##### Data extracts #####
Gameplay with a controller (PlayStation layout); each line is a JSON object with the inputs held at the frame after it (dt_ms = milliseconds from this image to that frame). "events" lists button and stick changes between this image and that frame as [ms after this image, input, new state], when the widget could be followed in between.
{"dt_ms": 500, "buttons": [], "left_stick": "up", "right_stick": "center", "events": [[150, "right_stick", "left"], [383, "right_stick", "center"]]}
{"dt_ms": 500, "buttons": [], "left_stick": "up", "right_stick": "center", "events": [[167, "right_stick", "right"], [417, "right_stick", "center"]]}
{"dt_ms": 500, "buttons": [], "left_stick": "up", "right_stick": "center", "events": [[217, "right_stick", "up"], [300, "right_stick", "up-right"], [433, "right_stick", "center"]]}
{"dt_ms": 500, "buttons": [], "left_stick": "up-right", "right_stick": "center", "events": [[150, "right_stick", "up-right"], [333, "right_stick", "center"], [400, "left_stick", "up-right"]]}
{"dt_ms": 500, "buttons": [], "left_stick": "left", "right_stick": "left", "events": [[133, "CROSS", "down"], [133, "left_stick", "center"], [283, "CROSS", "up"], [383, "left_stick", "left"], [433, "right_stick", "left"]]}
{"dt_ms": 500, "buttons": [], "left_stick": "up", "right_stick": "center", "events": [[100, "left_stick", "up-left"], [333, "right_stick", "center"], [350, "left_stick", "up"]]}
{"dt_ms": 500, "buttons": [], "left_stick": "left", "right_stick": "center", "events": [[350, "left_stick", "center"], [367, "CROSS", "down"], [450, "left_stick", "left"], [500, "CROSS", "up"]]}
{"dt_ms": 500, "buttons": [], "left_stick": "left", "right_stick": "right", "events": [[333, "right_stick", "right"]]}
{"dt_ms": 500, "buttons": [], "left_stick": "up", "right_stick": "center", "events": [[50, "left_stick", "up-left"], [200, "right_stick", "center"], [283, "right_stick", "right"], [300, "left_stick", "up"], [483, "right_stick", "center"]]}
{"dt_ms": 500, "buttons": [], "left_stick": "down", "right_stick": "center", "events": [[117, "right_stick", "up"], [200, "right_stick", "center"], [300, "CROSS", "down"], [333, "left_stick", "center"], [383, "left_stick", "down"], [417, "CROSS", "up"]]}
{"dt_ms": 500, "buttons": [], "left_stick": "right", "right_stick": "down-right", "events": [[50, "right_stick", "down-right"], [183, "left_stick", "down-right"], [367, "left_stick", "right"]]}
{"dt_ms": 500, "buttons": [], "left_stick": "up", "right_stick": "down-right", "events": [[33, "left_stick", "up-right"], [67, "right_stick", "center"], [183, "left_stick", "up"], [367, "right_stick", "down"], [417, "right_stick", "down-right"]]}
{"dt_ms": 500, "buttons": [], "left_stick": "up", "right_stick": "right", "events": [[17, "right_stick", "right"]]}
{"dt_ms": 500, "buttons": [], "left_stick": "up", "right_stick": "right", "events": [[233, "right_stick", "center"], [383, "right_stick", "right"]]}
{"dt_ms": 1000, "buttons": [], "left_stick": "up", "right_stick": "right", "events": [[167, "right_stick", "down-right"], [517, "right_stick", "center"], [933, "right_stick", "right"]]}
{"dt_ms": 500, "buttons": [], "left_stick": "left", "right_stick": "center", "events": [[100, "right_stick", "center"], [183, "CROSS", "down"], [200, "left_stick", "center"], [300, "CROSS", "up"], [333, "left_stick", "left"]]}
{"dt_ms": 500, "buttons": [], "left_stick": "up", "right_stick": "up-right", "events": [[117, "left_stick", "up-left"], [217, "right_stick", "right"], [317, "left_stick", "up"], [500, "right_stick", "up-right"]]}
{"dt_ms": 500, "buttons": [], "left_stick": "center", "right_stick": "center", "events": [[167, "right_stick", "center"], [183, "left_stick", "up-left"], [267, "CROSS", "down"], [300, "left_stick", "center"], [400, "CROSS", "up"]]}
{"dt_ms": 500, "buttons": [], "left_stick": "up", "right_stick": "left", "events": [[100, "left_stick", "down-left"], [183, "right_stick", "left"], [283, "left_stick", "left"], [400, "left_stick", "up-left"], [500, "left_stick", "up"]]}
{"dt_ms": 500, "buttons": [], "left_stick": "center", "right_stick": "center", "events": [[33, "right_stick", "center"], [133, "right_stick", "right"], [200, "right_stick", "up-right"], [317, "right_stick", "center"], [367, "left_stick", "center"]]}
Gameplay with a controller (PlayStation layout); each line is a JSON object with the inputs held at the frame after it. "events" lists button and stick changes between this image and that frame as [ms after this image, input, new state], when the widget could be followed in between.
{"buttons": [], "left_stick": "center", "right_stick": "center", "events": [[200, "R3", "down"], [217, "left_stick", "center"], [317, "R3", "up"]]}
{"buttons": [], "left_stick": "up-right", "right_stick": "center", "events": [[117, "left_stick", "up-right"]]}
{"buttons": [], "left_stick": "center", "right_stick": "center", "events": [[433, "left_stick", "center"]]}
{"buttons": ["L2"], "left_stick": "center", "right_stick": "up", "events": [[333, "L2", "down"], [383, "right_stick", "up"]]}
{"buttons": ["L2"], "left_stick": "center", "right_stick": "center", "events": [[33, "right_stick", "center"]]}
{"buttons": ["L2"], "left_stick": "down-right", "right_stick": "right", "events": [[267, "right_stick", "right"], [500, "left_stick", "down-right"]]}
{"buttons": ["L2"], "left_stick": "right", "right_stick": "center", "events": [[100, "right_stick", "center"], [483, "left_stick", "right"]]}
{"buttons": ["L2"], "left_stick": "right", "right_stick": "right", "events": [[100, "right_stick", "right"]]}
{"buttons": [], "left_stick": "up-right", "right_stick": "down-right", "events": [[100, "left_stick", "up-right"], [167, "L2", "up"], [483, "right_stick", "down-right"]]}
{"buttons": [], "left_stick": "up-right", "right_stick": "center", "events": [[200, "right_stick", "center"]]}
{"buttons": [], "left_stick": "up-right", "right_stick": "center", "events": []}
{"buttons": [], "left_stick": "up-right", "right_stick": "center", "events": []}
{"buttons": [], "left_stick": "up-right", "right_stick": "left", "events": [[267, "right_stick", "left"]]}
#####
### Exercise aim
What lines in the data include the string "that"? Copy each one.

### Result for this exercise
Gameplay with a controller (PlayStation layout); each line is a JSON object with the inputs held at the frame after it (dt_ms = milliseconds from this image to that frame). "events" lists button and stick changes between this image and that frame as [ms after this image, input, new state], when the widget could be followed in between.
Gameplay with a controller (PlayStation layout); each line is a JSON object with the inputs held at the frame after it. "events" lists button and stick changes between this image and that frame as [ms after this image, input, new state], when the widget could be followed in between.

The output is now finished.